Posted: Mon Jan 21, 2008 12:16 pm
by passthebuck
Ok first if I have posted in wrong section sorry.... Hi new to php and looking for some general help with code I am writing for a project I have to do and I have ran into some problems with the code and have been getting errors.. and well dont know were to turn so looking for any help to point out the fault in my code.
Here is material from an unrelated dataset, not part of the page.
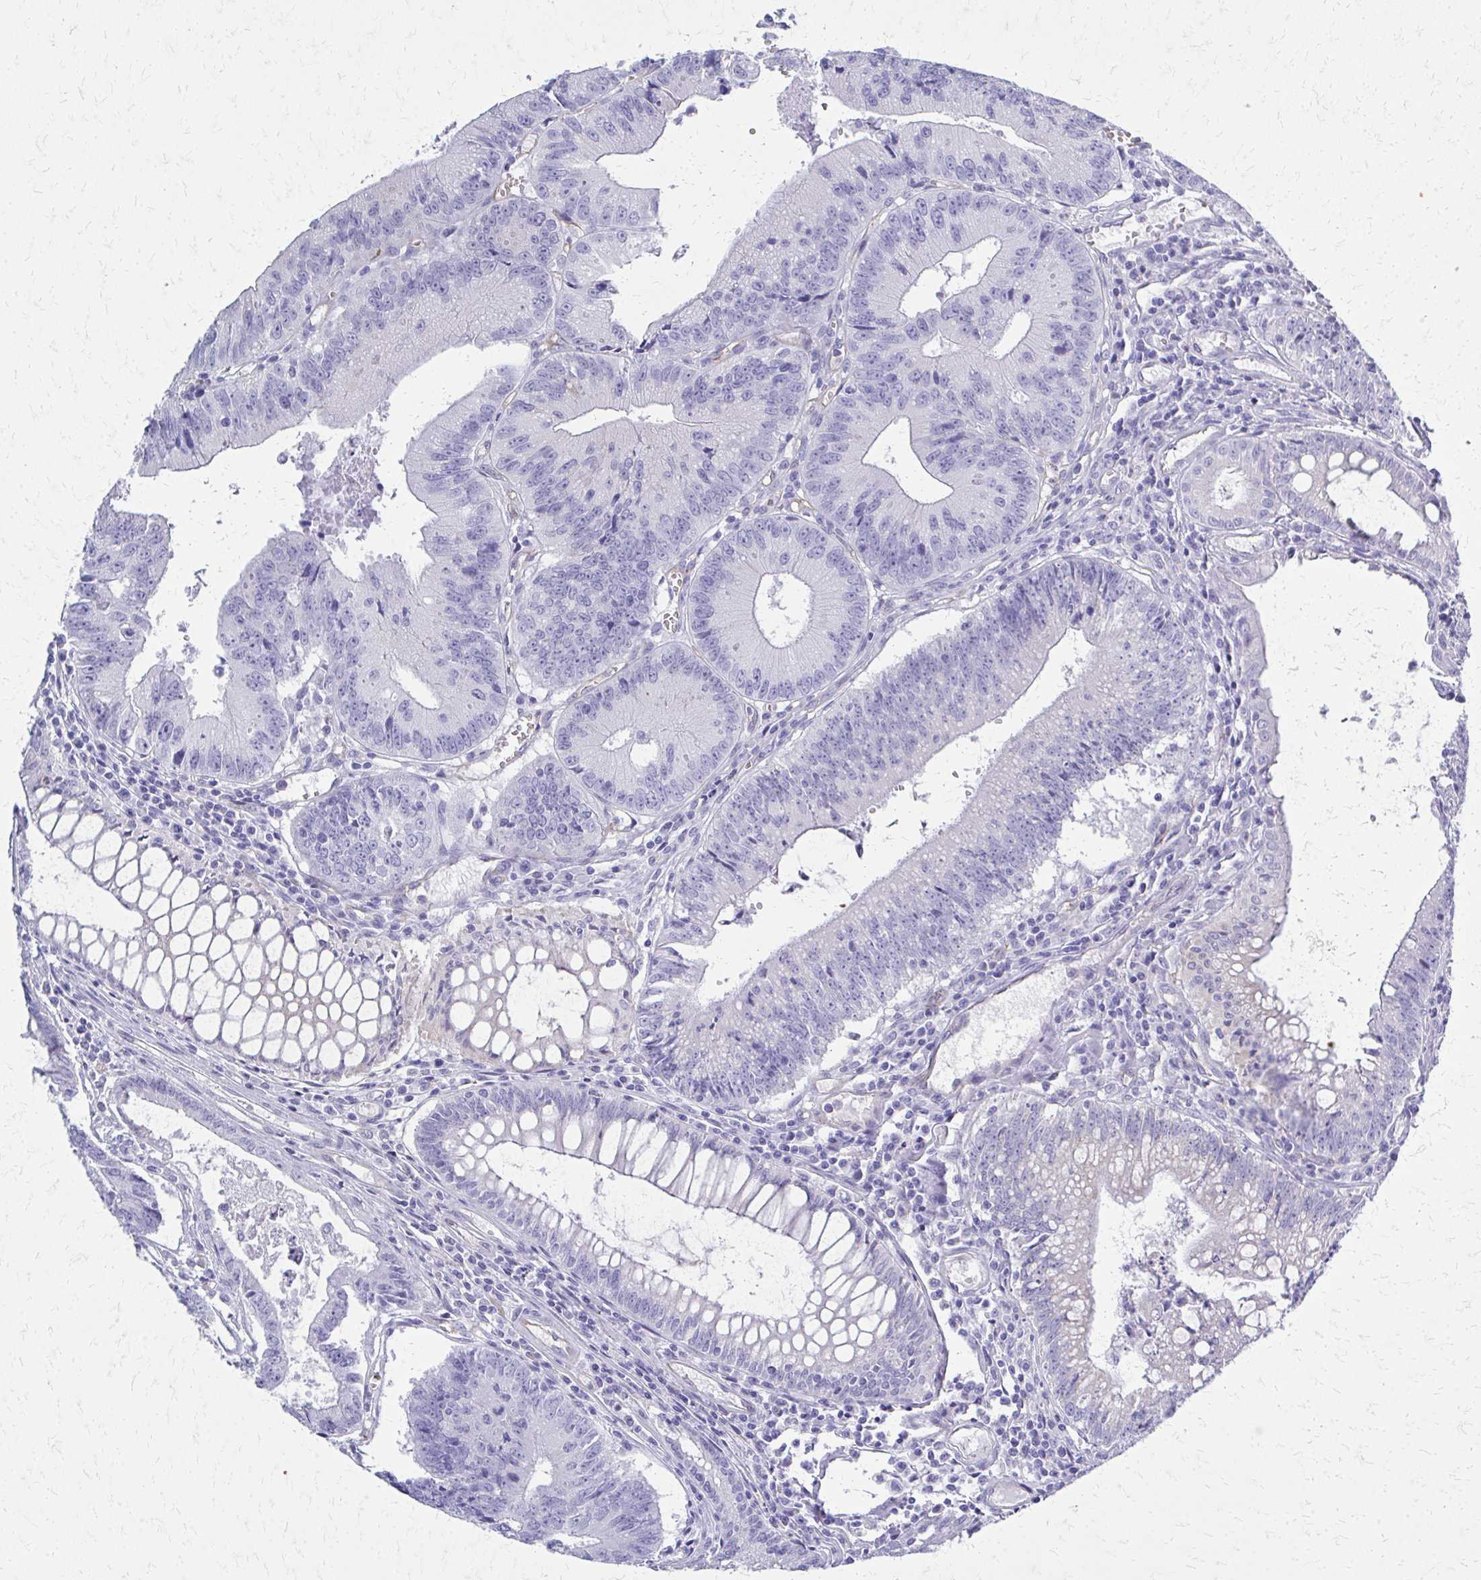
{"staining": {"intensity": "negative", "quantity": "none", "location": "none"}, "tissue": "colorectal cancer", "cell_type": "Tumor cells", "image_type": "cancer", "snomed": [{"axis": "morphology", "description": "Adenocarcinoma, NOS"}, {"axis": "topography", "description": "Rectum"}], "caption": "This micrograph is of adenocarcinoma (colorectal) stained with immunohistochemistry (IHC) to label a protein in brown with the nuclei are counter-stained blue. There is no positivity in tumor cells.", "gene": "TPSG1", "patient": {"sex": "female", "age": 81}}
Here is the code I have written....errors are happening on line 24 and if I change the the code I then get error on line 33 at the echo any help please.

Code: Select all

 
<?php
 
 
    
$dbconnection = mysql_connect("","","");
 
if (!$dbconnection)
{
    die('Unable to connect … ' . mysql_error());
}
 
mysql_select_db("car_dealer", $dbconnection);
 
 
/*//This is the original code*/
/*//$query = mysql_query("SELECT * FROM cars where make = 'ford'");
$query = mysql_query("SELECT * FROM cars where make LIKE '".$_POST['frmmake']."' AND price <=".$_POST['frmprice']." AND enginesize >= ".$_POST['frmenginesize']." AND transmision ='".$_POST[frmtransmission]."' AND fuel ='". $_POST['frmfuel']."'"); */
 
 
 
 
//$query = mysql_query("SELECT * FROM cars where make = 'ford'");
$query = mysql_query("SELECT * FROM cars where make LIKE '".$_POST['frmmake']."' AND price <=".$_POST['frmprice']."'AND engine_capacity >=".$_POST['frmengine_capacity'].AND "transmission ='".$_POST[frmtransmission]."'AND fuel ='".$_POST['frmfuel']."'");
 
//$query = mysql_query("SELECT * FROM cars");
echo $query;
 
 
while($row = mysql_fetch_array($query))
{
 
 //echo $row['make']. " " .$row['model'] . "£" . $row['price'];
  echo "<br />";
 
}
 
mysql_close($dbconnection);
 
?>
 

Re: New to PHP

Posted: Mon Jan 21, 2008 1:36 pm
by califdon
Are you passing $_POST parameters to this script?

Re: New to PHP

Posted: Mon Jan 21, 2008 1:37 pm
by markusn00b
Would also help if we knew what the errors were ;)

Re: New to PHP

Posted: Tue Jan 22, 2008 1:59 pm
by Jonah Bron
I don't think you can just echo $query...

Re: New to PHP

Posted: Tue Jan 22, 2008 6:37 pm
by Ollie
Instead of line 30, you'll need:

Code: Select all

...
$result = mysql_query($query);
 
while($row = mysql_fetch_array($result))
{
... 

Re: New to PHP

Posted: Tue Jan 22, 2008 9:34 pm
by anjanesh
passthebuck - $query is assigned to a resource returned by mysql_query - its not the SQL statement itself.
Are you sure your SQL statement is valid ? Change line 24 to and see if any error occurs.

Code: Select all

$sql = "SELECT * FROM cars where make LIKE '".$_POST['frmmake']."' AND price <=".$_POST['frmprice']."'AND engine_capacity >=".$_POST['frmengine_capacity'].AND "transmission ='".$_POST[frmtransmission]."'AND fuel ='".$_POST['frmfuel']."'";
$query = mysql_query($sql) or die(mysql_error()."<hr>".$sql);

Re: New to PHP

Posted: Wed Jan 23, 2008 2:52 am
by tili
try this

$query = mysql_query("SELECT * FROM cars where make LIKE '".$_POST['frmmake']."' AND price <= '".$_POST['frmprice']."' AND engine_capacity >='".$_POST['frmengine_capacity']."'AND transmission ='".$_POST[frmtransmission]."'AND fuel ='".$_POST['frmfuel']."'");

Re: New to PHP

Posted: Wed Jan 23, 2008 9:59 am
by Chalks
incidentally, it would be a good idea to make sure that the $_POST variables contain what you expect. Also, using mysql_real_escape_string() before you put data into an sql query is good.